%%

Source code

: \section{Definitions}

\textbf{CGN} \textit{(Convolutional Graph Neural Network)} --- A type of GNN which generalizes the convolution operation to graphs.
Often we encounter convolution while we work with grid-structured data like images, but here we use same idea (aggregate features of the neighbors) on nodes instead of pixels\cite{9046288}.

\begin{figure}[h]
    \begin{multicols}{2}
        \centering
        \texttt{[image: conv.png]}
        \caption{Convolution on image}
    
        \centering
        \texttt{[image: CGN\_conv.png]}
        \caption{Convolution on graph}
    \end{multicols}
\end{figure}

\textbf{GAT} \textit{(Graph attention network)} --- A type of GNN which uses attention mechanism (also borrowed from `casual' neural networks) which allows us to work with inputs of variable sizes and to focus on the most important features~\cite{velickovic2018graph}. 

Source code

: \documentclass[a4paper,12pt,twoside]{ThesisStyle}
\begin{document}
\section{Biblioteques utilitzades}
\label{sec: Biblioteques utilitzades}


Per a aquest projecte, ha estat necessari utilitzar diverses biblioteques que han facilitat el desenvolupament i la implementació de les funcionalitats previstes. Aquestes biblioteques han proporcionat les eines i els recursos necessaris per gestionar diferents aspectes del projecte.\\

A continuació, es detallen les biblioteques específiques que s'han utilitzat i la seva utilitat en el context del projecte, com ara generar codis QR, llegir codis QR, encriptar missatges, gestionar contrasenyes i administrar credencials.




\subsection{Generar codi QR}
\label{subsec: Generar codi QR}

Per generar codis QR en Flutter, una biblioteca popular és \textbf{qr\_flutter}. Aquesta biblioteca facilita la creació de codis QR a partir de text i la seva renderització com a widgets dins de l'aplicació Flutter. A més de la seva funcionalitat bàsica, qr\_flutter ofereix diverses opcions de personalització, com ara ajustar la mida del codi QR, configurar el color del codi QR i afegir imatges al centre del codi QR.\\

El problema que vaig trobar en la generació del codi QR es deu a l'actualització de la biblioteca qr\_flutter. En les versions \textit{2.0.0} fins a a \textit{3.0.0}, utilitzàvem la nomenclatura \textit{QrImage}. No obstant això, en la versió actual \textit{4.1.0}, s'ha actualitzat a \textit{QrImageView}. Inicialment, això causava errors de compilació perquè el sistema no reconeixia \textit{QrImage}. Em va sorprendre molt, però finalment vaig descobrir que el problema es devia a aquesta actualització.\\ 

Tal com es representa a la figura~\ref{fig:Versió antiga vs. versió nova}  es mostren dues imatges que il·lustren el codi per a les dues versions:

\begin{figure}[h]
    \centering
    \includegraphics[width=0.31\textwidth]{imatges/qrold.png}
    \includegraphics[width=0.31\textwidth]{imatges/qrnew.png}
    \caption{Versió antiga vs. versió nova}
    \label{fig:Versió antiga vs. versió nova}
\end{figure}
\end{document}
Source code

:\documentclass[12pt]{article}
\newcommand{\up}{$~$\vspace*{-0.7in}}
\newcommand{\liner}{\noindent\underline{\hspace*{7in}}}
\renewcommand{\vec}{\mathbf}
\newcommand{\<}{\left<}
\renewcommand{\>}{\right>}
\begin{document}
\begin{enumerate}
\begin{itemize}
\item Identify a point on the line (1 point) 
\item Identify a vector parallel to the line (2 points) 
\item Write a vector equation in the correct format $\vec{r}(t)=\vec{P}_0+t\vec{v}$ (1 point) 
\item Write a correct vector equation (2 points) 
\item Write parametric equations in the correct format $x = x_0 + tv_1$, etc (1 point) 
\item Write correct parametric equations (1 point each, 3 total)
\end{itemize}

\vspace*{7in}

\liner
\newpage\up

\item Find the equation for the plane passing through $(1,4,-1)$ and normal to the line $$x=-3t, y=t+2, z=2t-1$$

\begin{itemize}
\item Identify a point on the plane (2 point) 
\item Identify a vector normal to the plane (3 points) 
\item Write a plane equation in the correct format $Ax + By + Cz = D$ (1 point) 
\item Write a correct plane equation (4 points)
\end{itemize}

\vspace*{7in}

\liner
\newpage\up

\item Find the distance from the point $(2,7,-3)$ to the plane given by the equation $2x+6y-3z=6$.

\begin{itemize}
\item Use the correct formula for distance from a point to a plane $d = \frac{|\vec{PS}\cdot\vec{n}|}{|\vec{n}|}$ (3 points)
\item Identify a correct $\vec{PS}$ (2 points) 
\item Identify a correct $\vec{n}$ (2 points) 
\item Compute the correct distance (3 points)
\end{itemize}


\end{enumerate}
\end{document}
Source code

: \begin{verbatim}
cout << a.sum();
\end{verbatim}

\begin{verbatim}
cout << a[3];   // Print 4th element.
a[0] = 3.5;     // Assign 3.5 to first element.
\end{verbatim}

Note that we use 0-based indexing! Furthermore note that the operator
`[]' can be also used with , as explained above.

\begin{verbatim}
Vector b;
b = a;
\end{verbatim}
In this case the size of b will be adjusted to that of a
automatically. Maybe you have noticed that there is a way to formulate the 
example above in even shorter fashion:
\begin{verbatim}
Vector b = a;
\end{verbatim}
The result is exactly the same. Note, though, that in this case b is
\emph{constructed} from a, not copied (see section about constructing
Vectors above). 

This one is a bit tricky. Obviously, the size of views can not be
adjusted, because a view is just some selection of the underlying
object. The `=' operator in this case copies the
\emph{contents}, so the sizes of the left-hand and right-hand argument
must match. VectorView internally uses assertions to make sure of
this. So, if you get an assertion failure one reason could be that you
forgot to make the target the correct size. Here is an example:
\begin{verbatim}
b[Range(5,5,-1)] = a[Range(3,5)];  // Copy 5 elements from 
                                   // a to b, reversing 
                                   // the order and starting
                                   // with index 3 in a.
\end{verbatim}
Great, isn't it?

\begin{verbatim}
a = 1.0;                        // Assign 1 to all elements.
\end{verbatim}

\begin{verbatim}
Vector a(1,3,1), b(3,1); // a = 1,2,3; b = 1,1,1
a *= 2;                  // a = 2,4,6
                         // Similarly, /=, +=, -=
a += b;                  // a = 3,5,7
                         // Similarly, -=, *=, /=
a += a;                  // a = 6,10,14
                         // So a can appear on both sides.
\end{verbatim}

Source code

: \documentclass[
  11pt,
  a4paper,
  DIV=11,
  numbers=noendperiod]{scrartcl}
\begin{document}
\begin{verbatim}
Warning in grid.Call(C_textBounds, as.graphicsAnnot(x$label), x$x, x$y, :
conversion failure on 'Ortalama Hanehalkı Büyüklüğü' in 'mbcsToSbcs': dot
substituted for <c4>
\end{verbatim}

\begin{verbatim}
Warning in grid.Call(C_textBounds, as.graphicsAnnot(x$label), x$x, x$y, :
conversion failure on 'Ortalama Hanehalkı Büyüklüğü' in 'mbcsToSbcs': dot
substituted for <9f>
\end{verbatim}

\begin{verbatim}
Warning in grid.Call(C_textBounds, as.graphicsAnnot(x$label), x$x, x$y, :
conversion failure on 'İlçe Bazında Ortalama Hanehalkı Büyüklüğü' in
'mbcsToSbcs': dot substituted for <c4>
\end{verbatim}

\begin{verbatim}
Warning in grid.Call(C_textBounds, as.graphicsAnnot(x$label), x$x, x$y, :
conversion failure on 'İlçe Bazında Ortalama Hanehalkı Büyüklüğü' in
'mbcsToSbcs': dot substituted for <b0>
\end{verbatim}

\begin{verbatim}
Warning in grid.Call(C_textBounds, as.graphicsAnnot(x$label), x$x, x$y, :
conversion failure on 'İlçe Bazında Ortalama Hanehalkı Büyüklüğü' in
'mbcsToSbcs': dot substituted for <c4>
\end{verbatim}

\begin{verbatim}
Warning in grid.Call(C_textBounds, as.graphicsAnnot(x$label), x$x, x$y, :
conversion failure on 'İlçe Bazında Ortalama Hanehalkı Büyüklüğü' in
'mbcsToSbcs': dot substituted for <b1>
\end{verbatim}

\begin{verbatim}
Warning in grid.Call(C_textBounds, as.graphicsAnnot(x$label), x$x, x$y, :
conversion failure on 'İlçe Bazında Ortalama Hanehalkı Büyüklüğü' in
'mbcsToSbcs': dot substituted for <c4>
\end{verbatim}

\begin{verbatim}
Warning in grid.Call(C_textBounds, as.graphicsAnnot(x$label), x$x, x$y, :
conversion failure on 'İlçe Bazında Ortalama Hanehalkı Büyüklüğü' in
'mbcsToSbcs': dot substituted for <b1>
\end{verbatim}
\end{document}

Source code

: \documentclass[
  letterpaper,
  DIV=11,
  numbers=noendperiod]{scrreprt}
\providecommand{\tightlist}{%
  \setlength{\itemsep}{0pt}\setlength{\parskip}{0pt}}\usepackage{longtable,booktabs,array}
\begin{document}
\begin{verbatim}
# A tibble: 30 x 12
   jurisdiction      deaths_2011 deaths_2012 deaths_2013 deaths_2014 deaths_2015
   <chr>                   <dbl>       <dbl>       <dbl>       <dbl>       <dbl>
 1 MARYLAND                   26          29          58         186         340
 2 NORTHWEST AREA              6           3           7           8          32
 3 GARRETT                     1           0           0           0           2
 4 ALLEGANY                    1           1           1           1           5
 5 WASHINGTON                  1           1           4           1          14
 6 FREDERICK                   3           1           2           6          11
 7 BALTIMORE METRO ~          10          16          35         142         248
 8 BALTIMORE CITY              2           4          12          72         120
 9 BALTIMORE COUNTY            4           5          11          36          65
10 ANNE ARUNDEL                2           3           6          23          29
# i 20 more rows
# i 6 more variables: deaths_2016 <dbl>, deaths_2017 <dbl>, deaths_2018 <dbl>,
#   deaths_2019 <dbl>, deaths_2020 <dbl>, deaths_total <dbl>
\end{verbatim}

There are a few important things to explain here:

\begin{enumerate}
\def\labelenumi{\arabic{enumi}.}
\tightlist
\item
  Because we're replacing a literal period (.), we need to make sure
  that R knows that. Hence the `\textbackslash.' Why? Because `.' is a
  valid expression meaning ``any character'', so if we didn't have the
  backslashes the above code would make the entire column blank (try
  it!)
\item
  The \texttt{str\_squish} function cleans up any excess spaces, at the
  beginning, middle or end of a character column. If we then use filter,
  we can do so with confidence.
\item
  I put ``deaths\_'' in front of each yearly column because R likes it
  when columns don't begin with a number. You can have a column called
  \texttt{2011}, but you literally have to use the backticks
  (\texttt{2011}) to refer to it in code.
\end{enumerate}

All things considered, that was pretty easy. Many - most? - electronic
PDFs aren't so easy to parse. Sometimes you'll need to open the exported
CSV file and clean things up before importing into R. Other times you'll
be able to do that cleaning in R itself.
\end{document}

%%

▶ [EXERCISE DETAILS] Take the entries above and return only the lines from the one with "valid expression meaning" to the one with "PDFs aren't so", both included, unchanged.

▶ [TASK SOLUTION]
  valid expression meaning ``any character'', so if we didn't have the
  backslashes the above code would make the entire column blank (try
  it!)
\item
  The \texttt{str\_squish} function cleans up any excess spaces, at the
  beginning, middle or end of a character column. If we then use filter,
  we can do so with confidence.
\item
  I put ``deaths\_'' in front of each yearly column because R likes it
  when columns don't begin with a number. You can have a column called
  \texttt{2011}, but you literally have to use the backticks
  (\texttt{2011}) to refer to it in code.
\end{enumerate}

All things considered, that was pretty easy. Many - most? - electronic
PDFs aren't so easy to parse. Sometimes you'll need to open the exported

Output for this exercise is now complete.